# Malay: Why were you not here last time?



## linguist786

_Why were you not here last time?_

Can somebody tell me how to say that in Malay please?
(last _time_ meaning last _lesson_, if that helps...)


----------



## Seb_K

It would be ...

Mengapa kamu tidak hadir ke kelas?


----------



## linguist786

Seb_K said:


> It would be ...
> 
> Mengapa kamu tidak hadir ke kelas?


Is that exactly how it would be pronounced? 

Thanks a lot by the way! I didn't think there'd be many Malaysian people here - but here you are!


----------



## Seb_K

Since you were talking about lesson, I conclude that it would be about a class ... So it put it that way. If it isn't about a class, then elaborate further.
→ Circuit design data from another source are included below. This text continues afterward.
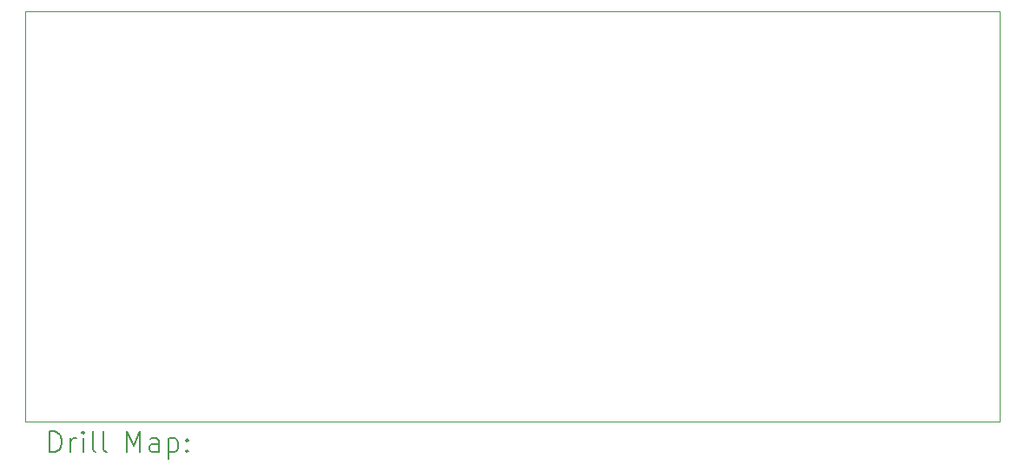
<source format=gbr>
%TF.GenerationSoftware,KiCad,Pcbnew,(7.0.0)*%
%TF.CreationDate,2023-03-01T02:56:50+01:00*%
%TF.ProjectId,Extracteur_Air_PcFan_5v,45787472-6163-4746-9575-725f4169725f,1.0*%
%TF.SameCoordinates,Original*%
%TF.FileFunction,Drillmap*%
%TF.FilePolarity,Positive*%
%FSLAX45Y45*%
G04 Gerber Fmt 4.5, Leading zero omitted, Abs format (unit mm)*
G04 Created by KiCad (PCBNEW (7.0.0)) date 2023-03-01 02:56:50*
%MOMM*%
%LPD*%
G01*
G04 APERTURE LIST*
%ADD10C,0.100000*%
%ADD11C,0.200000*%
G04 APERTURE END LIST*
D10*
X7000000Y-6000000D02*
X16500000Y-6000000D01*
X16500000Y-6000000D02*
X16500000Y-10000000D01*
X16500000Y-10000000D02*
X7000000Y-10000000D01*
X7000000Y-10000000D02*
X7000000Y-6000000D01*
D11*
X7242619Y-10298476D02*
X7242619Y-10098476D01*
X7242619Y-10098476D02*
X7290238Y-10098476D01*
X7290238Y-10098476D02*
X7318809Y-10108000D01*
X7318809Y-10108000D02*
X7337857Y-10127048D01*
X7337857Y-10127048D02*
X7347381Y-10146095D01*
X7347381Y-10146095D02*
X7356905Y-10184190D01*
X7356905Y-10184190D02*
X7356905Y-10212762D01*
X7356905Y-10212762D02*
X7347381Y-10250857D01*
X7347381Y-10250857D02*
X7337857Y-10269905D01*
X7337857Y-10269905D02*
X7318809Y-10288952D01*
X7318809Y-10288952D02*
X7290238Y-10298476D01*
X7290238Y-10298476D02*
X7242619Y-10298476D01*
X7442619Y-10298476D02*
X7442619Y-10165143D01*
X7442619Y-10203238D02*
X7452143Y-10184190D01*
X7452143Y-10184190D02*
X7461667Y-10174667D01*
X7461667Y-10174667D02*
X7480714Y-10165143D01*
X7480714Y-10165143D02*
X7499762Y-10165143D01*
X7566428Y-10298476D02*
X7566428Y-10165143D01*
X7566428Y-10098476D02*
X7556905Y-10108000D01*
X7556905Y-10108000D02*
X7566428Y-10117524D01*
X7566428Y-10117524D02*
X7575952Y-10108000D01*
X7575952Y-10108000D02*
X7566428Y-10098476D01*
X7566428Y-10098476D02*
X7566428Y-10117524D01*
X7690238Y-10298476D02*
X7671190Y-10288952D01*
X7671190Y-10288952D02*
X7661667Y-10269905D01*
X7661667Y-10269905D02*
X7661667Y-10098476D01*
X7795000Y-10298476D02*
X7775952Y-10288952D01*
X7775952Y-10288952D02*
X7766428Y-10269905D01*
X7766428Y-10269905D02*
X7766428Y-10098476D01*
X7991190Y-10298476D02*
X7991190Y-10098476D01*
X7991190Y-10098476D02*
X8057857Y-10241333D01*
X8057857Y-10241333D02*
X8124524Y-10098476D01*
X8124524Y-10098476D02*
X8124524Y-10298476D01*
X8305476Y-10298476D02*
X8305476Y-10193714D01*
X8305476Y-10193714D02*
X8295952Y-10174667D01*
X8295952Y-10174667D02*
X8276905Y-10165143D01*
X8276905Y-10165143D02*
X8238809Y-10165143D01*
X8238809Y-10165143D02*
X8219762Y-10174667D01*
X8305476Y-10288952D02*
X8286428Y-10298476D01*
X8286428Y-10298476D02*
X8238809Y-10298476D01*
X8238809Y-10298476D02*
X8219762Y-10288952D01*
X8219762Y-10288952D02*
X8210238Y-10269905D01*
X8210238Y-10269905D02*
X8210238Y-10250857D01*
X8210238Y-10250857D02*
X8219762Y-10231810D01*
X8219762Y-10231810D02*
X8238809Y-10222286D01*
X8238809Y-10222286D02*
X8286428Y-10222286D01*
X8286428Y-10222286D02*
X8305476Y-10212762D01*
X8400714Y-10165143D02*
X8400714Y-10365143D01*
X8400714Y-10174667D02*
X8419762Y-10165143D01*
X8419762Y-10165143D02*
X8457857Y-10165143D01*
X8457857Y-10165143D02*
X8476905Y-10174667D01*
X8476905Y-10174667D02*
X8486429Y-10184190D01*
X8486429Y-10184190D02*
X8495952Y-10203238D01*
X8495952Y-10203238D02*
X8495952Y-10260381D01*
X8495952Y-10260381D02*
X8486429Y-10279429D01*
X8486429Y-10279429D02*
X8476905Y-10288952D01*
X8476905Y-10288952D02*
X8457857Y-10298476D01*
X8457857Y-10298476D02*
X8419762Y-10298476D01*
X8419762Y-10298476D02*
X8400714Y-10288952D01*
X8581667Y-10279429D02*
X8591190Y-10288952D01*
X8591190Y-10288952D02*
X8581667Y-10298476D01*
X8581667Y-10298476D02*
X8572143Y-10288952D01*
X8572143Y-10288952D02*
X8581667Y-10279429D01*
X8581667Y-10279429D02*
X8581667Y-10298476D01*
X8581667Y-10174667D02*
X8591190Y-10184190D01*
X8591190Y-10184190D02*
X8581667Y-10193714D01*
X8581667Y-10193714D02*
X8572143Y-10184190D01*
X8572143Y-10184190D02*
X8581667Y-10174667D01*
X8581667Y-10174667D02*
X8581667Y-10193714D01*
M02*

</source>
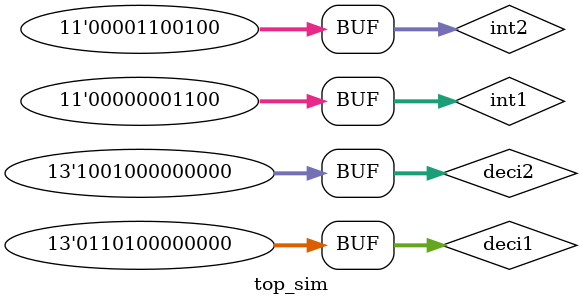
<source format=v>
`timescale 1ns / 1ps


module top_sim();
    `include "h_log_2.vh"
	wire [10:0] result_int;
	wire [12:0] result_deci;
	reg [10:0] int1, int2;
	reg [12:0] deci1, deci2;

	initial begin
		int1 <= 12;
		deci1 <= 'b0110100000000;
		int2 <= 100;
		deci2 <= 'b1001000000000;
	end

	always @(*) begin
		int1 <= 12;
		deci1 <= 'b0110100000000;
		int2 <= 100;
		deci2 <= 'b1001000000000;
	end

	top t (int1, deci1, int2, deci2, result_int, result_deci);
endmodule

</source>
No problem. Glad to be of help.


----------



## linguist786

I wasn't disputing your translation, I was just wondering whether it is _pronounced_ the way you have written it..


----------



## frone

Hi linguist786,
it should be pronounced like this:
[məŋapa kamu tidak hadir kə kəlas]

If you are interested to learn more, I'd recommend:
http://www.omniglot.com/writing/indonesian.htm
http://www.seasite.niu.edu/flin/pronunciation/guide_to_pronunciation_of_indone.htm
http://www.gimonca.com/sejarah/pronounce.shtml
http://www.indoinfo.com/language/Basic.htm

The above links are for Indonesian pronunciation, but it is very very very similar, if not same, to Malay. (I was in Malaysia for 2 months last holiday and I think it's same ^^)

Hope that helps


----------